Daolun L. Chen

Abstract:

One of the most effective solutions for reducing environment-damaging emissions and improving fuel economy is to implement lightweight materials in ground vehicles. With the ultra-lightweight feature, high strength-to-weight ratio and superior damping capacity, magnesium has recently emerged as a promising material in the lightweight design and construction for energy efficiency in the automotive and aerospace industry. Despite the potential of substantial reductions in weight, most wrought magnesium alloys exhibit a high degree of mechanical anisotropy and tension-compression yield asymmetry due to the presence of strong crystallographic texture owing to their hexagonal close-packed structure and limited deformation modes. For the vehicle components subjected to dynamic cyclic loading, such problems could exert an unfavorable influence on the material performance. These problems could be tackled through texture modification via alloy composition adjustment, i.e., an addition of rare-earth (RE) elements into magnesium alloys.

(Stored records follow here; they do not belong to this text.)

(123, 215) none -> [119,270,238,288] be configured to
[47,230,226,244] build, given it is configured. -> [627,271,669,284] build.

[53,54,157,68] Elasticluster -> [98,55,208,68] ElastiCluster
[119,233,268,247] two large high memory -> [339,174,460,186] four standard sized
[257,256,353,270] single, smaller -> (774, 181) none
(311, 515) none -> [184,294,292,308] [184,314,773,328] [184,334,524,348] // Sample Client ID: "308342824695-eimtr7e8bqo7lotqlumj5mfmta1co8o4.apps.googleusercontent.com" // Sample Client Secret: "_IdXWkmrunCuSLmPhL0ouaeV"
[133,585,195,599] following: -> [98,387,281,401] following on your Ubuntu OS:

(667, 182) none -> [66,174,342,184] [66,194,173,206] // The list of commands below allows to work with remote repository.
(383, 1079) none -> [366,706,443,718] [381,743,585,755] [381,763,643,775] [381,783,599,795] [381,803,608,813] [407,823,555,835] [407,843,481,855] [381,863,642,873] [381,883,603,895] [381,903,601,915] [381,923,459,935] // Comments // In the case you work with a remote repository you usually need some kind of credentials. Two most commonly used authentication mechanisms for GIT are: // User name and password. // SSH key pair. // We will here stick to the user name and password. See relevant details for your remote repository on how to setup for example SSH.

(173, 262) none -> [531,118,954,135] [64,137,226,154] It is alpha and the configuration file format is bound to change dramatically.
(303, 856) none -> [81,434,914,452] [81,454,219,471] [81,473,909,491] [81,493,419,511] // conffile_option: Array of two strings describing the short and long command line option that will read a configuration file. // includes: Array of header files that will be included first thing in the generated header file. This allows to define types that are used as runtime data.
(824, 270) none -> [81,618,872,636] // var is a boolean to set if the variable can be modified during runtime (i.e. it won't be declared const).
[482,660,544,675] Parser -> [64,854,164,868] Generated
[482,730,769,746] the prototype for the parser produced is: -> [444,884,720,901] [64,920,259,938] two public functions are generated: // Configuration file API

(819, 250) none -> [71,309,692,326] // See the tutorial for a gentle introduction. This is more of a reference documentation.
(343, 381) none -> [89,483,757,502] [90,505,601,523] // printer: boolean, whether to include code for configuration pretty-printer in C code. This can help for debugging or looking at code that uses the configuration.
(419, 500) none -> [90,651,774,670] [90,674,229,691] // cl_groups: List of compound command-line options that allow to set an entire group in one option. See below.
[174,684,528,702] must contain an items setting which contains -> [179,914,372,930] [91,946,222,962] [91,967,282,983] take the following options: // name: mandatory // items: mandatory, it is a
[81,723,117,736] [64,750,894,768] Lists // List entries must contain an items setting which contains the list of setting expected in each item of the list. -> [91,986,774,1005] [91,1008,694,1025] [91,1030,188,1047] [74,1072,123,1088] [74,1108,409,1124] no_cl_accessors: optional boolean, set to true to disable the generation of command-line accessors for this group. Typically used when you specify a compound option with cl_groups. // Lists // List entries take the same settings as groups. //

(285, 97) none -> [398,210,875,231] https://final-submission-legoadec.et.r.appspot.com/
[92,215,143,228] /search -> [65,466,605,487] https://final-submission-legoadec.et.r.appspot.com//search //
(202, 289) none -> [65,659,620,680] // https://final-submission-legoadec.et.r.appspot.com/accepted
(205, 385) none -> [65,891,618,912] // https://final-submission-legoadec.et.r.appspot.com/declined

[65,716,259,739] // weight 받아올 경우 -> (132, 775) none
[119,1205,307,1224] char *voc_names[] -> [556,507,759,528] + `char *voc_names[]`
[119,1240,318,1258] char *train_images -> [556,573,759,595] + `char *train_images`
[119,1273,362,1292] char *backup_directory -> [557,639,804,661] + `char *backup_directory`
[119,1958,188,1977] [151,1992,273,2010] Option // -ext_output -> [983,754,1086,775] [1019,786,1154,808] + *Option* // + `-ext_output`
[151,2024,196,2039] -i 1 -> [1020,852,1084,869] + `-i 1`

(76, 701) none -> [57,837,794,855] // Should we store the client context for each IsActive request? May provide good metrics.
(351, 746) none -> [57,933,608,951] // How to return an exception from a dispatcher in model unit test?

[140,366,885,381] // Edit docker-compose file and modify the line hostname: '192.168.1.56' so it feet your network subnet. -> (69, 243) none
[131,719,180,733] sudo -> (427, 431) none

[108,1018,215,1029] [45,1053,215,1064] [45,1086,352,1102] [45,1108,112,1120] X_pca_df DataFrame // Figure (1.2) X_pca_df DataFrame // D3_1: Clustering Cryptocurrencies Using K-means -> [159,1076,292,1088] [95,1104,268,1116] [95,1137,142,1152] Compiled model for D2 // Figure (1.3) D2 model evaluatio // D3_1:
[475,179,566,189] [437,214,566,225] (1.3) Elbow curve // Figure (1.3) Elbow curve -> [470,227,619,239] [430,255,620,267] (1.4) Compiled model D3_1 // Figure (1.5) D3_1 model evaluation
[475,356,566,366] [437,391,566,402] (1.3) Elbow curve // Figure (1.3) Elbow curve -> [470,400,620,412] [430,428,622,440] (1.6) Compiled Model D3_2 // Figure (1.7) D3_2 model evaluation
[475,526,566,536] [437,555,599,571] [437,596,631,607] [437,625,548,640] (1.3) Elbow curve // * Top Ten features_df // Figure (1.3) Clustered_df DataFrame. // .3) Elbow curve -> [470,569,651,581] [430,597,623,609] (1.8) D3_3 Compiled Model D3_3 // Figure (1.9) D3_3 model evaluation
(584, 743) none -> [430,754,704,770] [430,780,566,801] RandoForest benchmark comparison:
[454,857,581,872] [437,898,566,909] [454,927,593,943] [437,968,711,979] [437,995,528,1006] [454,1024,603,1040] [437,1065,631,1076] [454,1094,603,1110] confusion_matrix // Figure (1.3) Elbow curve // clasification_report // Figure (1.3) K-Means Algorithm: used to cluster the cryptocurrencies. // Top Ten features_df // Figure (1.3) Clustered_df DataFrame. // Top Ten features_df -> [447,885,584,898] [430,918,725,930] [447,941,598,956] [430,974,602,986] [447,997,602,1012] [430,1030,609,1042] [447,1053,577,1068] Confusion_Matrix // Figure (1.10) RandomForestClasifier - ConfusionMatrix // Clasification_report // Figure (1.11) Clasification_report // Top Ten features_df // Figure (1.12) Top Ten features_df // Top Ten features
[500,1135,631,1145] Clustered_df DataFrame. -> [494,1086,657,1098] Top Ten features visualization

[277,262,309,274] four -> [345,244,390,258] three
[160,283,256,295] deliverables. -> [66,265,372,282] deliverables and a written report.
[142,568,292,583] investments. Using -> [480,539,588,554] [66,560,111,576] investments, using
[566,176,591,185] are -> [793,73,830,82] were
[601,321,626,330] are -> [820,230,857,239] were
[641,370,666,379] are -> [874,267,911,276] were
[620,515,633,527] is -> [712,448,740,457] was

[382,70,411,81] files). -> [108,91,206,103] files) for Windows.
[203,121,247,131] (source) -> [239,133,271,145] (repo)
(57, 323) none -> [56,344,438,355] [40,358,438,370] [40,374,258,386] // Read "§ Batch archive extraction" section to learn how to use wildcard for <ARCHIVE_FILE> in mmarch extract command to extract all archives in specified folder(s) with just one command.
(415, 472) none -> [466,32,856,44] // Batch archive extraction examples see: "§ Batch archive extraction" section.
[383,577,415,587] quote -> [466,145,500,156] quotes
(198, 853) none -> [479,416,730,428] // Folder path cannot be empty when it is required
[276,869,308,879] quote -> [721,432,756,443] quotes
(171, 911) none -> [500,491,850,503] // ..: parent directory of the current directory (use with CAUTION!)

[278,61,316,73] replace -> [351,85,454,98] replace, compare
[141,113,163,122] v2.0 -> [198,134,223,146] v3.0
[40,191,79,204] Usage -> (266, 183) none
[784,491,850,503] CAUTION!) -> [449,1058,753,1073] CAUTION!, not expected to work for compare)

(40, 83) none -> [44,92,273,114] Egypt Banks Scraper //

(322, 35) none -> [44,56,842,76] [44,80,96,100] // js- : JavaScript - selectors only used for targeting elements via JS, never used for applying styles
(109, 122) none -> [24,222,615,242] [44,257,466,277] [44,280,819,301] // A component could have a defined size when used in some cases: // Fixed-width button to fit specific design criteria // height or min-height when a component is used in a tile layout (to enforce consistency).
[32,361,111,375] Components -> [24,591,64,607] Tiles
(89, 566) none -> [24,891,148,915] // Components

Despite the fact that the addition of RE elements sheds some light on the alteration in the mechanical anisotropy, the potential advantage of such RE-Mg alloys as structural components under cyclic loading condition has not been well appreciated. An understanding of cyclic plastic deformation is essential for the critical engineering application of Mg-RE alloys. The aim of the present study was, therefore, to identify the cyclic deformation characteristics of RE-Mg alloys under varying strain amplitudes, with particular attention to the effect of RE elements. It was found that the Mg-RE alloy contains a large number of precipitates and possesses a fairly weak texture, which gives rise to much relieved tension-compression yield asymmetry and enhanced fatigue fracture resistance in comparison with the RE-free extruded Mg alloys. The fatigue life of the present alloy was observed to be longer than that of the RE-free extruded Mg alloys. Details about the cyclic deformation behavior of RE-Mg alloys will be presented.